Fragmento »
|---|
El martes un grupo de trabajadores del Sindicato Andaluz de Trabajadores (SAT) entró de forma organizada en dos grandes superficies y se llevó sin pagar un importante número de productos de primera necesidad, con objeto de repartirlos entre los más necesitados. Como consecuencia, el ministerio del Interior ha ordenado ya la detención de los responsables. Varios días después podemos confirmar, a mi juicio, que la acción del SAT ha sido un completo éxito.
Comencemos por el contexto social. Según UNICEF en España un 17’1%
de los niños están bajo el umbral de la pobreza, mientras que
Acción contra el Hambre denuncia que un 25% están desnutridos. Al
mismo tiempo 2 millones de españoles se beneficiarán de las ayudas
que la Comisión Europea ha enviado este año –con un total de 67
millones de kilos de comida- para combatir el hambre en nuestro país.
|---|
Material proporcionado »
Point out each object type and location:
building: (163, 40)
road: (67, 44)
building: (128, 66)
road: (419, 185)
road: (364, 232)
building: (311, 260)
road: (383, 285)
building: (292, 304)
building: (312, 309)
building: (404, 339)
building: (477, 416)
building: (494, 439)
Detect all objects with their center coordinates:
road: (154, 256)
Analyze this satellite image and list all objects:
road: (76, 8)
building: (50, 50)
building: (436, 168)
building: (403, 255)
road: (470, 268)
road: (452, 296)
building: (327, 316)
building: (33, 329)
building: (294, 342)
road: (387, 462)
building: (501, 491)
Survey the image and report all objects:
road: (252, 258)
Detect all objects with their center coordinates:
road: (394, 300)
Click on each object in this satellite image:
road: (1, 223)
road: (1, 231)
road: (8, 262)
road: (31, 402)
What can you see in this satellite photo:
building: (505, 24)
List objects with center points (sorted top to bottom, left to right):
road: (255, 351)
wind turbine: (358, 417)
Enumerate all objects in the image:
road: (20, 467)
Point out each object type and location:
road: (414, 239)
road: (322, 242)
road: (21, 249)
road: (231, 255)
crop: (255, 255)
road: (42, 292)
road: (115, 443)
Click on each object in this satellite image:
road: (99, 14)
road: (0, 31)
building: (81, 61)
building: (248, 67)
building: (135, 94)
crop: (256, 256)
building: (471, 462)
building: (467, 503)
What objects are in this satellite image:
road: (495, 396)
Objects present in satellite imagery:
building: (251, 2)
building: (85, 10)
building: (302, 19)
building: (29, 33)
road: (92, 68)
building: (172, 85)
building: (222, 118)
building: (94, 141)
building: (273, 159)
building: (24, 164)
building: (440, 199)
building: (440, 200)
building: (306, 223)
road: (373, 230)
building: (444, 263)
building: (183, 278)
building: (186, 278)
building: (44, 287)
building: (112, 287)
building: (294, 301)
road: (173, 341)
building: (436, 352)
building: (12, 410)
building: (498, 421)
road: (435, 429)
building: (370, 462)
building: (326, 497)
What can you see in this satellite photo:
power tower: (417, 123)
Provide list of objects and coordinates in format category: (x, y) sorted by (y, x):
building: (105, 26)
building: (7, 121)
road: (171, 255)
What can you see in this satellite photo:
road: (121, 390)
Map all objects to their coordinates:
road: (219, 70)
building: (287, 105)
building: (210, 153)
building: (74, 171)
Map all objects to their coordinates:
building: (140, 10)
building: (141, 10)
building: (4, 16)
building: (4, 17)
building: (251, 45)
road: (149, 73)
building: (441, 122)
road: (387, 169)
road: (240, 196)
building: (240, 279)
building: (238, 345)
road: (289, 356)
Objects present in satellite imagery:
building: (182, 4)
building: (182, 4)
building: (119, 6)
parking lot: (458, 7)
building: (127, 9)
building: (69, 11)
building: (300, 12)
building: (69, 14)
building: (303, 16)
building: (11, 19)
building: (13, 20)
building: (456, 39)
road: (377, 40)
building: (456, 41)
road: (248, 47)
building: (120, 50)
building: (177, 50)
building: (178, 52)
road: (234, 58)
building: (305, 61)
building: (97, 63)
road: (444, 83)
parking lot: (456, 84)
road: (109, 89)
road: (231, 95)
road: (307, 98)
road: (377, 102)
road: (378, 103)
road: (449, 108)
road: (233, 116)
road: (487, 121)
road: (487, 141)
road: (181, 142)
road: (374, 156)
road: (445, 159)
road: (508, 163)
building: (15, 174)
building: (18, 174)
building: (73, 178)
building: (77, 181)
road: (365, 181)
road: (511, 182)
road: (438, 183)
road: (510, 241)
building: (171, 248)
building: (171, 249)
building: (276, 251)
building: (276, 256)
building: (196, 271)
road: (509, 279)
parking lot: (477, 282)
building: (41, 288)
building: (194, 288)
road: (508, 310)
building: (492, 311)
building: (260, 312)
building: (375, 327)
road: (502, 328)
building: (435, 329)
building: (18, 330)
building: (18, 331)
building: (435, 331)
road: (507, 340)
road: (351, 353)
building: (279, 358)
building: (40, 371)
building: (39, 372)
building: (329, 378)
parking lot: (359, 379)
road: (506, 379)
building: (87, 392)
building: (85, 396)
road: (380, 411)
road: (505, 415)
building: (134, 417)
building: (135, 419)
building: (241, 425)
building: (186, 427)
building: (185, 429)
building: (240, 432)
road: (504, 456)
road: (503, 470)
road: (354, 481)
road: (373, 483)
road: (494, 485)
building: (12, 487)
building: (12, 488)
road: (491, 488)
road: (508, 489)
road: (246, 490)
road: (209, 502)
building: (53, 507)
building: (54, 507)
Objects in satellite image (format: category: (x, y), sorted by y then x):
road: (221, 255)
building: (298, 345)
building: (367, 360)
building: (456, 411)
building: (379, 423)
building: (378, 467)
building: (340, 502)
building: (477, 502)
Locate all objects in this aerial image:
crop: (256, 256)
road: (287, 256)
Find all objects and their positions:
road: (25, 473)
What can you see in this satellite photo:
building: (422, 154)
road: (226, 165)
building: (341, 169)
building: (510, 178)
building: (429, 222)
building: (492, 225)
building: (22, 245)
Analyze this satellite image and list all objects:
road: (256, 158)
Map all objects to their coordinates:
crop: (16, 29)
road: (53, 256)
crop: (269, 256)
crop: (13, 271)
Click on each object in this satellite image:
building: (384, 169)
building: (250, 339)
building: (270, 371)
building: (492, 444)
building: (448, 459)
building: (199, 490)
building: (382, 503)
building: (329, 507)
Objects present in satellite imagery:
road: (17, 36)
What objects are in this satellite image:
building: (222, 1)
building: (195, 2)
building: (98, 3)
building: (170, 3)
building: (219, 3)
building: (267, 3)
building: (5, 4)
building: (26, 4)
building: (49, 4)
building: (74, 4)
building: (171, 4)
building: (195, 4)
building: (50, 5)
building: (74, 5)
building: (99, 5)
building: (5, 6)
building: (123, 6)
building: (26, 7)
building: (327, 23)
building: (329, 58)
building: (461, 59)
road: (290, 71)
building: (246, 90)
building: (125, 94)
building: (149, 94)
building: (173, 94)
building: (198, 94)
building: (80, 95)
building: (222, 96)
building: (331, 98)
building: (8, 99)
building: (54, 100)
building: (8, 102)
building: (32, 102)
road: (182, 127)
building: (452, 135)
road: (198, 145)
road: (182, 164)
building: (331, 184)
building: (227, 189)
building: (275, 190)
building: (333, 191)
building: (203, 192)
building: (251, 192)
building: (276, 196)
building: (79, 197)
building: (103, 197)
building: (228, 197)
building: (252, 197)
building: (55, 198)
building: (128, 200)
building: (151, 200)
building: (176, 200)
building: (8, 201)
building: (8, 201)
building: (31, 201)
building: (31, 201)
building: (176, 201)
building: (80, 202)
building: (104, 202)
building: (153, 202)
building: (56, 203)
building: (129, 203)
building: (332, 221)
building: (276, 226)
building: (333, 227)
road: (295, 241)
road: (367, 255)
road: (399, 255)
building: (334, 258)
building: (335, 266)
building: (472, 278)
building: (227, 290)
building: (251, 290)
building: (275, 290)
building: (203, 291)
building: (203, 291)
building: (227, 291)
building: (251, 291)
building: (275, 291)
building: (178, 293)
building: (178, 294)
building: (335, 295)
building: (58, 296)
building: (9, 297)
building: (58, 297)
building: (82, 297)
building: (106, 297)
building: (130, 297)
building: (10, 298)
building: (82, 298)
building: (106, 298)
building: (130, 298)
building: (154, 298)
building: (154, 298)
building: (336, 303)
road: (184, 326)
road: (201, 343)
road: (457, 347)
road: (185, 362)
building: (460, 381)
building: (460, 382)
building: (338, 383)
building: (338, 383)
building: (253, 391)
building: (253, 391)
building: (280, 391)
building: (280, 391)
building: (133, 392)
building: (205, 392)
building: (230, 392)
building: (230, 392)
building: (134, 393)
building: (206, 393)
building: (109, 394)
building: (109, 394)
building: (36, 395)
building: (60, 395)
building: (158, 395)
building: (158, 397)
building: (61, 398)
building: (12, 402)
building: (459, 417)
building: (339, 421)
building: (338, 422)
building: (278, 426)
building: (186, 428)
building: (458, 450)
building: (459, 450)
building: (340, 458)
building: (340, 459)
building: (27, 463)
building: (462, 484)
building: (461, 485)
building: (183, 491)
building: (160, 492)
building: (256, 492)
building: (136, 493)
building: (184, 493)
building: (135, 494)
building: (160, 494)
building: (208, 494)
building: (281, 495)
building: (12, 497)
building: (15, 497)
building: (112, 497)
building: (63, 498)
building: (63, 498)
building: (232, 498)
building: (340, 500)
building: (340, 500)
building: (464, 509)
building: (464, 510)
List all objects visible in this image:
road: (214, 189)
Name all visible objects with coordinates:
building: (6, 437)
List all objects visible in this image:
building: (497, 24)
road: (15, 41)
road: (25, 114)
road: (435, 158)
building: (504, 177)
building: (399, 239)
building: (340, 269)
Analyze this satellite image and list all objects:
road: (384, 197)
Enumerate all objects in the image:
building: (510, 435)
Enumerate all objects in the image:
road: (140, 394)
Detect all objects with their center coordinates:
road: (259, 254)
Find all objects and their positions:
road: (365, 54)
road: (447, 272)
|---|
Acciones requeridas »
1. Transcribe literalmente una parte del fragmento: empieza en las palabras que contienen "Comencemos por el" y termina después de "en nuestro país.".
2. Según el fragmento, ¿qué porcentaje de niños en España están desnutridos de acuerdo con Acción contra el Hambre?
3. Explica en una a tres oraciones con qué fin se llevaron los trabajadores del SAT los productos de primera necesidad, según el fragmento.

Conjunto de respuestas »
1.
Comencemos por el contexto social. Según UNICEF en España un 17’1%
de los niños están bajo el umbral de la pobreza, mientras que
Acción contra el Hambre denuncia que un 25% están desnutridos. Al
mismo tiempo 2 millones de españoles se beneficiarán de las ayudas
que la Comisión Europea ha enviado este año –con un total de 67
millones de kilos de comida- para combatir el hambre en nuestro país.

2. Un 25%.

3. Los trabajadores del SAT se llevaron sin pagar productos de primera necesidad de dos grandes superficies con el objeto de repartirlos entre los más necesitados.